Now what does that mean for me as a teacher of mathematics? It can mean many things but here are two for us to consider. First it means I need to deepen my own understanding of mathematics. In 2010 Wohlhuter, Breyfogle, and McDuffie called us as teachers to continue our own learning because “developing deep knowledge and understanding of mathematics is a lifelong process, and building the foundation for teachers’ development must begin in preservice preparation and continue throughout one’s professional life” (p. 178).

Second it means we need to seriously consider what it means to teach mathematics for understanding. For a number of years, I have taught a course entitled Teaching for Understanding at my university. In that course, the goal is for the students, who are usually practicing teachers, to develop their own framework for teaching for understanding based on relevant research and effective practices that reflect goals for learning in their discipline. They are often from a variety of disciplines and have found this beneficial as teachers learn from one another across disciplines. They read about relevant theory, research, and practice to examine key elements that should be part of a framework that would support their role as a teacher in teaching for understanding and support their students in learning for understanding. As a group, they explore ideas of what understanding is, what it looks like, what the characteristics of teaching for understanding are, what barriers or challenges to teaching for understanding may exist, and even explore whether the goal is to teach for understanding. Thought provoking, rich discussions to be sure! We spend time reflecting on such questions as What topics are worth understanding? What about them must students understand? How can we foster understanding? How can we determine what students understand?
┄┄┄┄┄┄┄┄┄┄
### Work instructions:
Reproduce the whole passage on teaching mathematics for understanding word for word.

### Recorded information:
┄┄┄┄┄┄┄┄┄┄
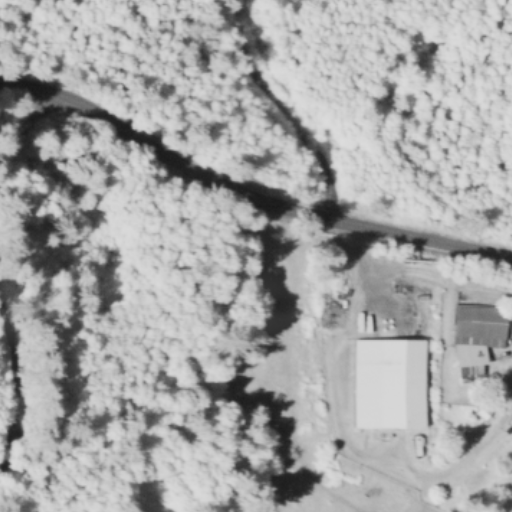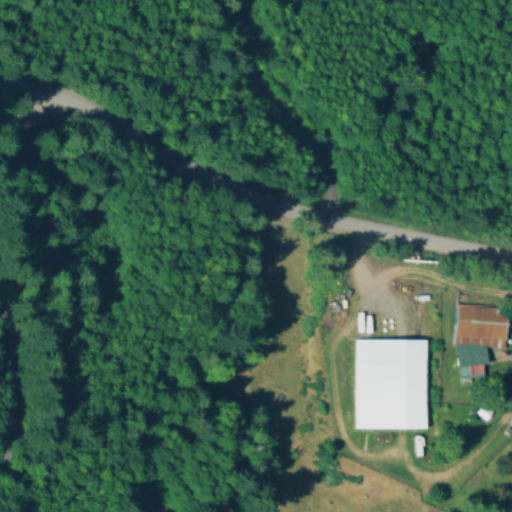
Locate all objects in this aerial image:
┄┄┄┄┄┄┄┄┄┄
### Exercise output:
Now what does that mean for me as a teacher of mathematics? It can mean many things but here are two for us to consider. First it means I need to deepen my own understanding of mathematics. In 2010 Wohlhuter, Breyfogle, and McDuffie called us as teachers to continue our own learning because “developing deep knowledge and understanding of mathematics is a lifelong process, and building the foundation for teachers’ development must begin in preservice preparation and continue throughout one’s professional life” (p. 178).

Second it means we need to seriously consider what it means to teach mathematics for understanding. For a number of years, I have taught a course entitled Teaching for Understanding at my university. In that course, the goal is for the students, who are usually practicing teachers, to develop their own framework for teaching for understanding based on relevant research and effective practices that reflect goals for learning in their discipline. They are often from a variety of disciplines and have found this beneficial as teachers learn from one another across disciplines. They read about relevant theory, research, and practice to examine key elements that should be part of a framework that would support their role as a teacher in teaching for understanding and support their students in learning for understanding. As a group, they explore ideas of what understanding is, what it looks like, what the characteristics of teaching for understanding are, what barriers or challenges to teaching for understanding may exist, and even explore whether the goal is to teach for understanding. Thought provoking, rich discussions to be sure! We spend time reflecting on such questions as What topics are worth understanding? What about them must students understand? How can we foster understanding? How can we determine what students understand?